2) use an air-line hose(the ones u use to connect airpump to air stone...the clear ones usually)..plus a airline valve(to regulate the amount of flow of air/water)...start a "vacuum" and draw the water thru the tubing into the container with the bag contents(water, live stock...plant)...adjust the drip to about 1 drop per second. it helps to use like a small clamp to hold the tube onto the tank...and one to hold the rim of container. if u like u can throw a bit of food into the container to 'calm the critter down"

3) wait till the amount of tank water introduced into the container is about the same amount of water from bag content. test the ph and water parameters if u want for both tank and container. remove tube.

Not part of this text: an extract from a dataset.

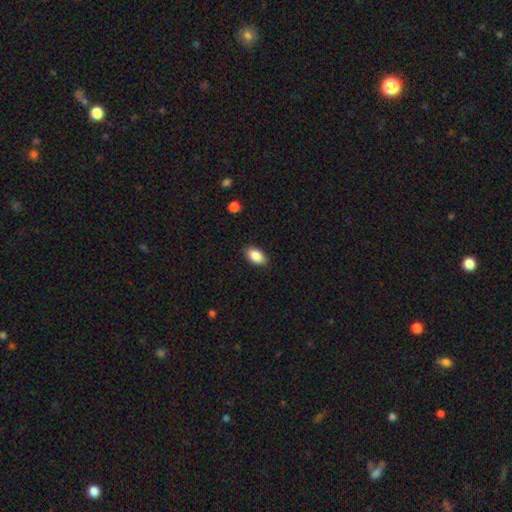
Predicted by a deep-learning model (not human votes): A smooth galaxy with no disk features (87%) that is in between round and cigar-shaped (92%). Merging: none (88%).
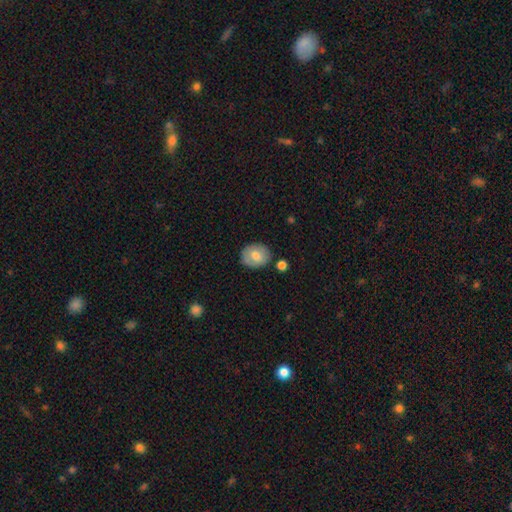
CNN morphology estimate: A smooth galaxy with no disk features (67%) that is round (62%). Merging: none (79%).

4)put the container into the tank to equalize the temp between the tank and container(well if the temps are really different)...turn of the light for a few hours

5) slowly tip the container stuff into the tank(i usually let the livestock swim out on their own...) and that should be about it(well other than not dumping all the stuff on the bottom of the container into the tank..usually food wastes..sediments..and poop)

alternatively i have heard people who just add a few drops of water from tank into the container every few minutes until the water reaches the same level.

some livestocks tend to be more hardy/forgiving...but some are very sensitive to changing water conditions.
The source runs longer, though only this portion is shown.